Il est légitime de se demander à quoi servirait une assurance dommages ouvrage alors que l’entreprise de construction en charge des travaux dispose déjà d’une assurance décennale. Cependant, il faut noter que les deux couvertures sont bien distinctes, mais complémentaires. L’assurance décennale est en effet souscrite par le professionnel du bâtiment et elle est souscrite pour garantir son activité professionnelle. Elle représente donc une protection au même titre que toutes les assurances professionnelles auxquelles il est soumis.
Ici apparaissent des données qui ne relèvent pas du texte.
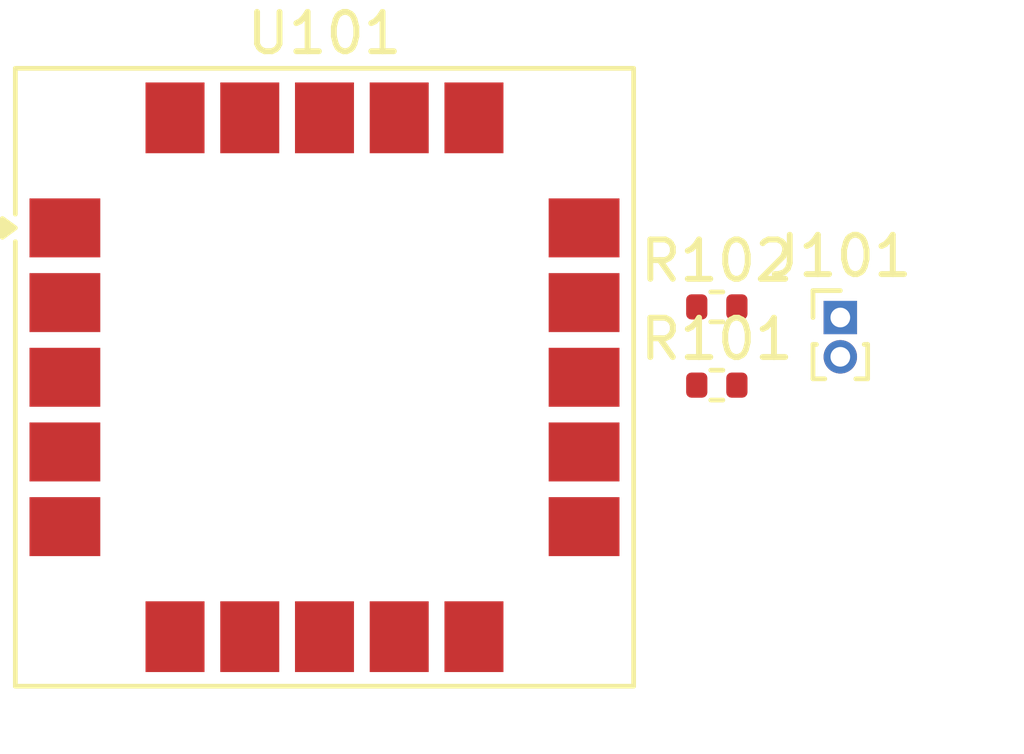
<source format=kicad_pcb>
(kicad_pcb
	(version 20240108)
	(generator "pcbnew")
	(generator_version "8.0")
	(general
		(thickness 1.6)
		(legacy_teardrops no)
	)
	(paper "A4")
	(layers
		(0 "F.Cu" signal)
		(31 "B.Cu" signal)
		(32 "B.Adhes" user "B.Adhesive")
		(33 "F.Adhes" user "F.Adhesive")
		(34 "B.Paste" user)
		(35 "F.Paste" user)
		(36 "B.SilkS" user "B.Silkscreen")
		(37 "F.SilkS" user "F.Silkscreen")
		(38 "B.Mask" user)
		(39 "F.Mask" user)
		(40 "Dwgs.User" user "User.Drawings")
		(41 "Cmts.User" user "User.Comments")
		(42 "Eco1.User" user "User.Eco1")
		(43 "Eco2.User" user "User.Eco2")
		(44 "Edge.Cuts" user)
		(45 "Margin" user)
		(46 "B.CrtYd" user "B.Courtyard")
		(47 "F.CrtYd" user "F.Courtyard")
		(48 "B.Fab" user)
		(49 "F.Fab" user)
		(50 "User.1" user)
		(51 "User.2" user)
		(52 "User.3" user)
		(53 "User.4" user)
		(54 "User.5" user)
		(55 "User.6" user)
		(56 "User.7" user)
		(57 "User.8" user)
		(58 "User.9" user)
	)
	(setup
		(pad_to_mask_clearance 0)
		(allow_soldermask_bridges_in_footprints no)
		(pcbplotparams
			(layerselection 0x00010fc_ffffffff)
			(plot_on_all_layers_selection 0x0000000_00000000)
			(disableapertmacros no)
			(usegerberextensions no)
			(usegerberattributes yes)
			(usegerberadvancedattributes yes)
			(creategerberjobfile yes)
			(dashed_line_dash_ratio 12.000000)
			(dashed_line_gap_ratio 3.000000)
			(svgprecision 4)
			(plotframeref no)
			(viasonmask no)
			(mode 1)
			(useauxorigin no)
			(hpglpennumber 1)
			(hpglpenspeed 20)
			(hpglpendiameter 15.000000)
			(pdf_front_fp_property_popups yes)
			(pdf_back_fp_property_popups yes)
			(dxfpolygonmode yes)
			(dxfimperialunits yes)
			(dxfusepcbnewfont yes)
			(psnegative no)
			(psa4output no)
			(plotreference yes)
			(plotvalue yes)
			(plotfptext yes)
			(plotinvisibletext no)
			(sketchpadsonfab no)
			(subtractmaskfromsilk no)
			(outputformat 1)
			(mirror no)
			(drillshape 1)
			(scaleselection 1)
			(outputdirectory "")
		)
	)
	(net 0 "")
	(net 1 "/RX")
	(net 2 "/TX")
	(net 3 "GND")
	(net 4 "/BUCKUP")
	(net 5 "/RESET")
	(net 6 "VDD")
	(net 7 "/TIME PULSE")
	(net 8 "Net-(U101-TXD)")
	(net 9 "Net-(U101-RXD)")
	(net 10 "unconnected-(U101-SDA-Pad9)")
	(net 11 "unconnected-(U101-~{SAFEBOOT}-Pad8)")
	(net 12 "unconnected-(U101-EXTINT-Pad19)")
	(net 13 "unconnected-(U101-SCL-Pad12)")
	(footprint "Resistor_SMD:R_0402_1005Metric" (layer "F.Cu") (at 156.88 97.24))
	(footprint "RF_GPS:ublox_SAM-M8Q" (layer "F.Cu") (at 146.905 97.04))
	(footprint "Connector_PinHeader_1.00mm:PinHeader_1x02_P1.00mm_Vertical" (layer "F.Cu") (at 160.02 95.52))
	(footprint "Resistor_SMD:R_0402_1005Metric" (layer "F.Cu") (at 156.88 95.25))
)
</source>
Quant à l’assurance dommages ouvrage, elle est souscrite pour garantir l’ouvrage et offre pour cela un pré-financement destiné aux réparations. En l’absence d’une assurance dommages ouvrage, la copropriété devra solliciter l’indemnisation de l’assurance décennale. L’assureur décennal chargera alors un régleur afin qu’il constate les désordres. Comme il s’agit d’un mandataire de la compagnie d’assurance, son objectivité n’est pas garantie. La copropriété devra donc faire appel à un expert qui l’aidera à se défendre face à la compagnie d’assurance, ce qui engendrera des coûts supplémentaires. Grâce à une assurance dommages ouvrage, la copropriété s’affranchira de ces frais puisqu’il appartient à son assureur de régler les litiges concernant la responsabilité du constructeur, une fois l’indemnisation de son client effectuée.

Impact du défaut d’assurance dommages ouvrage sur la vente d’un appartement

Pour la copropriété, le défaut d’assurance dommages ouvrage, ne représente pas seulement la difficulté de réparer les dommages affectant l’immeuble ni ne constitue que des dépenses supplémentaires non négligeables. En effet, l’inexistence de cette couverture impacte aussi la vente d’appartement dans l’immeuble. Lorsque la copropriété n’est pas en mesure de justifier une attestation d’assurance dommages ouvrage dans les 10 ans suivants les travaux, cela fournira aux acheteurs un argument de taille pour négocier le prix du bien. Par ailleurs, le défaut d’assurance DO est un manquement à une obligation légale en tant que maître d’ouvrage. Ainsi, le notaire sera en droit de refuser la vente.